In that trial, women with newly diagnosed triple negative breast cancer allowed biopsies of their cancers before and after one week of treatment with low doses of trametinib. Johnson and his colleagues found that their prediction of resistance to these drugs from laboratory models held true in the human breast cancers, lending further support to approaches they are developing to prevent this resistance.
“Drug resistance is a major problem in triple negative breast cancer, and is the reason so many promising drugs for this challenging kind of breast cancer have failed,” Carey said. “This research is shining a bright light on why this happens and how we might fight it. I am really excited about the future for these kinds of treatments.” While the findings of the possible drug combination were made through preclinical studies, the researchers hope the study will advance to a clinical setting for additional investigation.
“As a clinician, I have to also say that this kind of collaboration, in which brilliant scientists partner directly with doctors and cancer patients to examine our thorniest problems is the roadmap for how we can deliver great ideas into the clinic quickly,” Carey said.
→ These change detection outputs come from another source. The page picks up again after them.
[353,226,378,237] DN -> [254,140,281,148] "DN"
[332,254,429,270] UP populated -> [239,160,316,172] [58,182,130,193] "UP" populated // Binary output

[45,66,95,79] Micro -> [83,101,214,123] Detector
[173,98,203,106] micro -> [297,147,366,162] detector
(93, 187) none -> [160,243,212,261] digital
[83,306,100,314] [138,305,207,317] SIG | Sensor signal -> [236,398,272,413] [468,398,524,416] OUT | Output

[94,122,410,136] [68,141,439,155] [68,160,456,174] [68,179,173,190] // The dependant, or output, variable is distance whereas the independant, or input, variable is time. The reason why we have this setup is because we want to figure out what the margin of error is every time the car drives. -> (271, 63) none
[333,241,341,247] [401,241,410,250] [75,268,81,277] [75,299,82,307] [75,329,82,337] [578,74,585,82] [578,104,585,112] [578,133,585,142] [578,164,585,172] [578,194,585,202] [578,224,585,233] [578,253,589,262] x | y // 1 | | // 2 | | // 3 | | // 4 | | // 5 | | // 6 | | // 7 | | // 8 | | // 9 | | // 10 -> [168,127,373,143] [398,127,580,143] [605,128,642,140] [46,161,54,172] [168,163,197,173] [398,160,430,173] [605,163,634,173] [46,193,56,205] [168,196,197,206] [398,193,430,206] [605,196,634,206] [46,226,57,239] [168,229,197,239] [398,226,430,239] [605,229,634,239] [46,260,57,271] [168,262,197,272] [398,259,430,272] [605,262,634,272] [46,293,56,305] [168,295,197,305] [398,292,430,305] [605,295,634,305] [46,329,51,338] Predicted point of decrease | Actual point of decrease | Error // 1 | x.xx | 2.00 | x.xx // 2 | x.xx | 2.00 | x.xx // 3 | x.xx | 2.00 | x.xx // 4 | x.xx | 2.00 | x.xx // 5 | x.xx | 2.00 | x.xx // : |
The study was supported by the National Institutes of Health, the Susan G. Komen Foundation, through a UNC Junior Faculty Development Award, a University Research Council Small Grant Award, the University Cancer Research Fund, and GlaxoSmithKline.
In addition to Carey, Johnson, and Zawistowski, other authors include: Samantha M. Bevill, the paper’s co-first author, Daniel R. Goulet, Timothy J. Stuhlmiller, Adriana S. Beltran, Jose F. Olivares-Quintero, Darshan Singh, Noah Sciaky, Joel S. Parker, Naim U. Rashid, Xin Chen, James S. Duncan, Martin C. Whittle, Steven P. Angus, Sara Hanna Velarde, Brian T. Golitz, Xiaping He, Charlene Santos, David B. Darr, Kristalyn Gallagher, Lee M. Graves, Charles M. Perou and H. Shelton Earp.